PROVIDED RECORDS below:
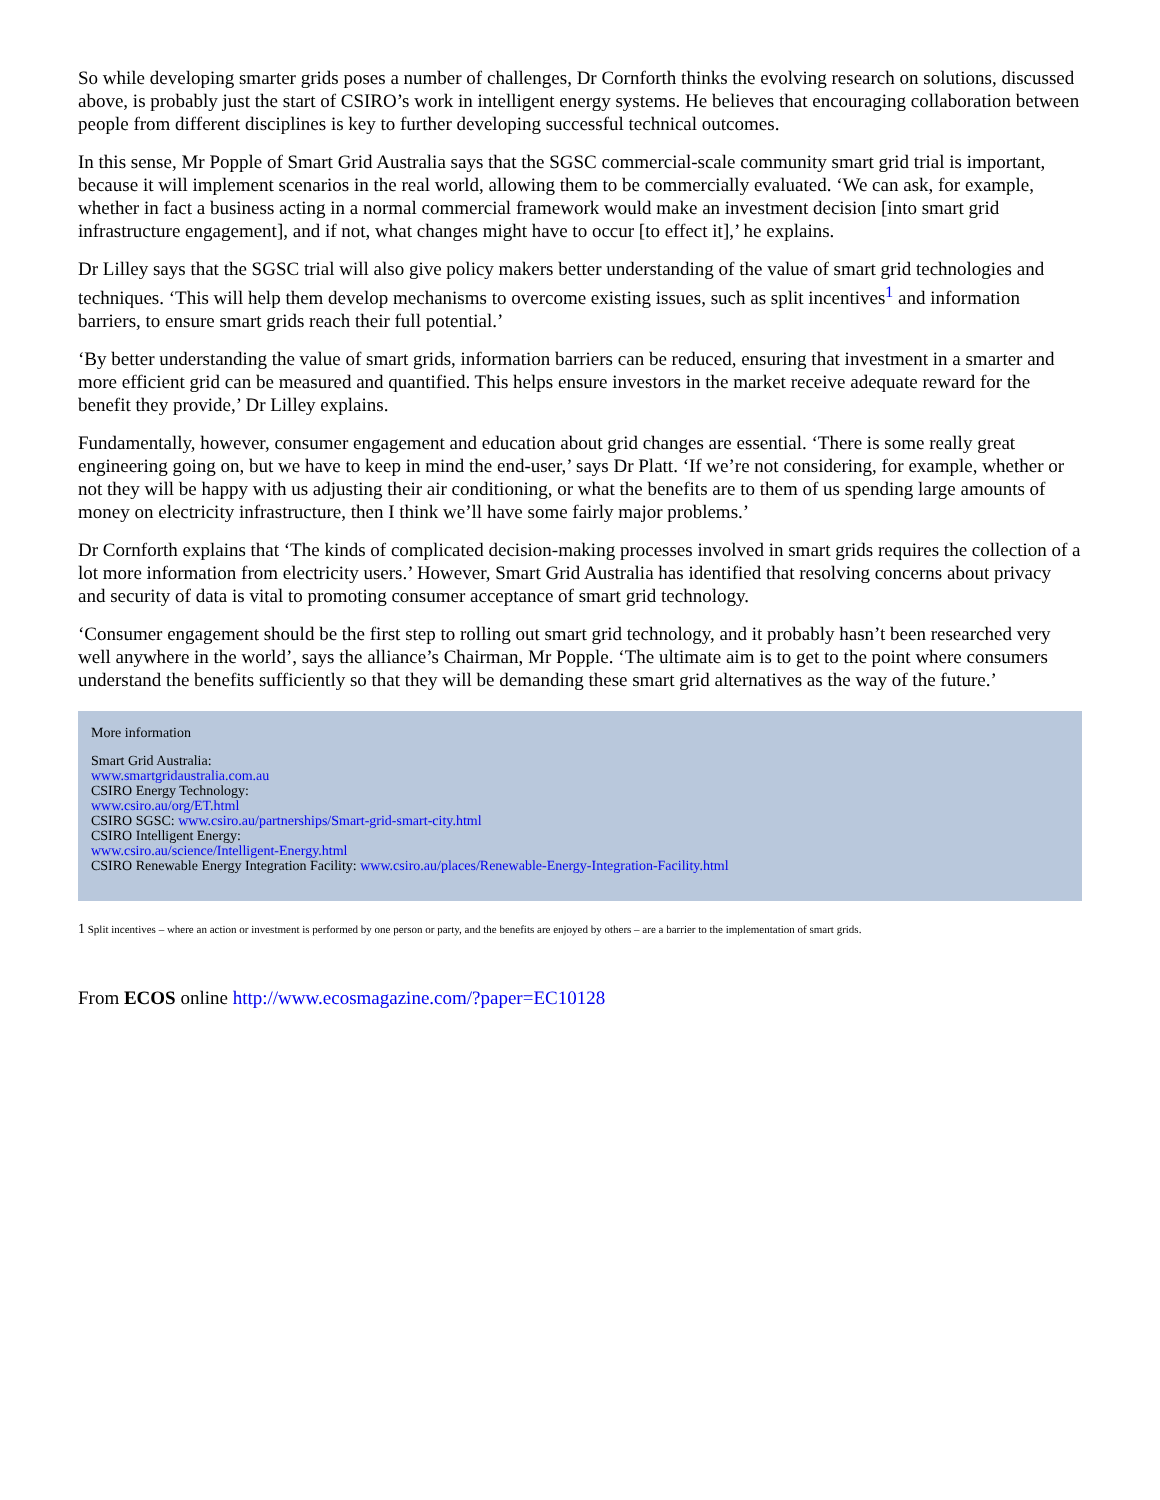So while developing smarter grids poses a number of challenges, Dr Cornforth thinks the evolving research on solutions, discussed above, is probably just the start of CSIRO’s work in intelligent energy systems. He believes that encouraging collaboration between people from different disciplines is key to further developing successful technical outcomes.
In this sense, Mr Popple of Smart Grid Australia says that the SGSC commercial-scale community smart grid trial is important, because it will implement scenarios in the real world, allowing them to be commercially evaluated. ‘We can ask, for example, whether in fact a business acting in a normal commercial framework would make an investment decision [into smart grid infrastructure engagement], and if not, what changes might have to occur [to effect it],’ he explains.
Dr Lilley says that the SGSC trial will also give policy makers better understanding of the value of smart grid technologies and techniques. ‘This will help them develop mechanisms to overcome existing issues, such as split incentives<sup>1</sup> and information barriers, to ensure smart grids reach their full potential.’
‘By better understanding the value of smart grids, information barriers can be reduced, ensuring that investment in a smarter and more efficient grid can be measured and quantified. This helps ensure investors in the market receive adequate reward for the benefit they provide,’ Dr Lilley explains.
Fundamentally, however, consumer engagement and education about grid changes are essential. ‘There is some really great engineering going on, but we have to keep in mind the end-user,’ says Dr Platt. ‘If we’re not considering, for example, whether or not they will be happy with us adjusting their air conditioning, or what the benefits are to them of us spending large amounts of money on electricity infrastructure, then I think we’ll have some fairly major problems.’
Dr Cornforth explains that ‘The kinds of complicated decision-making processes involved in smart grids requires the collection of a lot more information from electricity users.’ However, Smart Grid Australia has identified that resolving concerns about privacy and security of data is vital to promoting consumer acceptance of smart grid technology.
‘Consumer engagement should be the first step to rolling out smart grid technology, and it probably hasn’t been researched very well anywhere in the world’, says the alliance’s Chairman, Mr Popple. ‘The ultimate aim is to get to the point where consumers understand the benefits sufficiently so that they will be demanding these smart grid alternatives as the way of the future.’
More information
Smart Grid Australia:
www.smartgridaustralia.com.au
CSIRO Energy Technology:
www.csiro.au/org/ET.html
CSIRO SGSC: www.csiro.au/partnerships/Smart-grid-smart-city.html
CSIRO Intelligent Energy:
www.csiro.au/science/Intelligent-Energy.html
CSIRO Renewable Energy Integration Facility: www.csiro.au/places/Renewable-Energy-Integration-Facility.html
1 Split incentives – where an action or investment is performed by one person or party, and the benefits are enjoyed by others – are a barrier to the implementation of smart grids.
From ECOS online http://www.ecosmagazine.com/?paper=EC10128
End of PROVIDED RECORDS.
EXERCISE DIRECTIONS
How many lines of the listing contain the word "ensure"? Reply with only the number.

RESULT OF THIS TASK
2